Obama and Apple February 24, 2016A thought has been fomenting about my mind the past few weeks since the FBI had a court order to force Apple to create a backdoor to the encryption on San Bernardino terror attacker, Syed Rizwan Farook’s iPhone. Between Apple CEO, Tim Cook’s open letter to Apple customers, presenting the view why Apple should not break its own encryption software, and the contrary perspective from the likes of Susan Hennessey and Benjamin Wittes, detailing why Apple has no business refusing the request.

Both perspectives resonated with me.

I laud Apple’s stance at upholding the right of individual’s to keep the content of their phones private. Mind you, lord only  knows that is one of the few things kept private anymore; data, by and large, is freely shared with nary a thought to the potential consequences of what might happen to that data. Whether it is companies like FitBit collecting biometrics, or Facebook creating a very intimate and personal snapshot (and more) of each of its users, personal, sensitive information flows more fluidly than the annual Nile flood. The internet of things aside, it is still the prerogative of each individual of how much, or how little, information about themselves is shared publicly or with corporations.

Similarly, the ability to lock one’s phone (or computing device) is, and should always remain, the choice of the individual. That privacy is very important to many people (just as many people don’t care…anecdotally, most people I know choose not to lock their phones).

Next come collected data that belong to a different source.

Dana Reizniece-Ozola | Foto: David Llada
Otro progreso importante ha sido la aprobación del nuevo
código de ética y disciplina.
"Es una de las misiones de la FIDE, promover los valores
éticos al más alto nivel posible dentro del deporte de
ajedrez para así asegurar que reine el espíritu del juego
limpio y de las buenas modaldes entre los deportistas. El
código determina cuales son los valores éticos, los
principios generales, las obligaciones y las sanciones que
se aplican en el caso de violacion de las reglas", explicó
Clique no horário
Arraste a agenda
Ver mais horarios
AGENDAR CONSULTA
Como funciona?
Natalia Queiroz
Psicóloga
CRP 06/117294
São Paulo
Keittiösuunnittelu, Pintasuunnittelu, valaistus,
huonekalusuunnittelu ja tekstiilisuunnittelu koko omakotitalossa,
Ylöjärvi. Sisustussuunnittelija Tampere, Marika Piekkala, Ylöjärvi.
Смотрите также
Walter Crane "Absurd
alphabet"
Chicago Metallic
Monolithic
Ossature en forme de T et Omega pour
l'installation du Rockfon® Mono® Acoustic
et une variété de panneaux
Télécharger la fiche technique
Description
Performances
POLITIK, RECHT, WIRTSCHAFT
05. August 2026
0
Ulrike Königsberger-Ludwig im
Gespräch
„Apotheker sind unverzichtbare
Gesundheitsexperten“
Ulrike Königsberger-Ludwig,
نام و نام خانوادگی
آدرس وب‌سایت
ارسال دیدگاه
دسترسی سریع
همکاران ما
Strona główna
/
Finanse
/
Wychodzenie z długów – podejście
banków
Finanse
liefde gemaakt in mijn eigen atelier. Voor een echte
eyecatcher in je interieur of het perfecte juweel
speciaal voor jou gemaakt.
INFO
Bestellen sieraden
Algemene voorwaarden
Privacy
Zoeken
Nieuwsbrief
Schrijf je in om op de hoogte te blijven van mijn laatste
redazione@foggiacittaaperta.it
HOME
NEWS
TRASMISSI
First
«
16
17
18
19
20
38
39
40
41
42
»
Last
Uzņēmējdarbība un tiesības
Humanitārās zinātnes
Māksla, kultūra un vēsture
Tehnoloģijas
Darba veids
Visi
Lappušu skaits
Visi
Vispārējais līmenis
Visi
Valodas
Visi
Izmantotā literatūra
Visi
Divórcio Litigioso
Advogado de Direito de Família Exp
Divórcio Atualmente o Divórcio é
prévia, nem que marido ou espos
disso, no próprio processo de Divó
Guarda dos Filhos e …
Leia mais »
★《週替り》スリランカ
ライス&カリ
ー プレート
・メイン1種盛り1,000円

I recall a case a few years ago here in BC, whereby the police had tried to force an alleged suspect to unlock the suspect’s phone, believing there to be incriminating evidence on the phone. I don’t recall the specifics of the case anymore, but the long and short of it was that the judge ruled that if the phone was locked, the police could not request anyone to unlock that phone without a warrant, as that was the same premise as entering a home to search it without a warrant (pun not intended). Conversely, had the phone been unlocked, then there was no reasonable expectation of privacy and the phone could have been searched by police lawfully. I bear this in mind, and, being more of the privacy-mindset, lock my phone all the time as a matter of habit, as such.

Apple policeYet, there is the very real expectation that all corporations should participate in self-policing for the public good. We demand that the internet giants – Facebook, Twitter, Reddit etc… – police their pages and delete accounts where terrorism, racism, bullying, and any like criminal behaviours, take place.

Twitter announced the closure of over 125,000 terrorist-related accounts last month; Facebook has ramped up its anti-terrorism activities by actively combing for terrorism-related profiles and deleting them. This sort of activity comes on the heels of pleas from the likes of British Prime Minister, David Cameron, requesting that the Twitters and Facebooks of the world “to accept they have a social responsibility to help fight terrorism by allowing Britain’s intelligence agencies access to the data and content of online communications between terror suspects.” (from the Guardian)facebook police

I see this as essentially giving these internet and hardware companies mixed messaging that we need to protect consumer privacy yet demand that these companies police that privacy on everyone’s behalf. The problem with both is that not a single one of these companies is regulated and they are only held to whatever the moral and ethical compass that their CEO brings to the organization. We have faith that the Tim Cooks and Mark Zuckerbergs of the world will always do right by their clients (and remember, we are only their clients….nothing more, nothing less).

There is something inherently problematic with giving that much social, nay, governmental, responsibility to private, for-profit, companies. I don’t know that there is necessarily a better model of corporate governance for things such as social media and smart phones at the moment, but we should be very careful of relying on any organization that is responsible only to itself and its shareholders.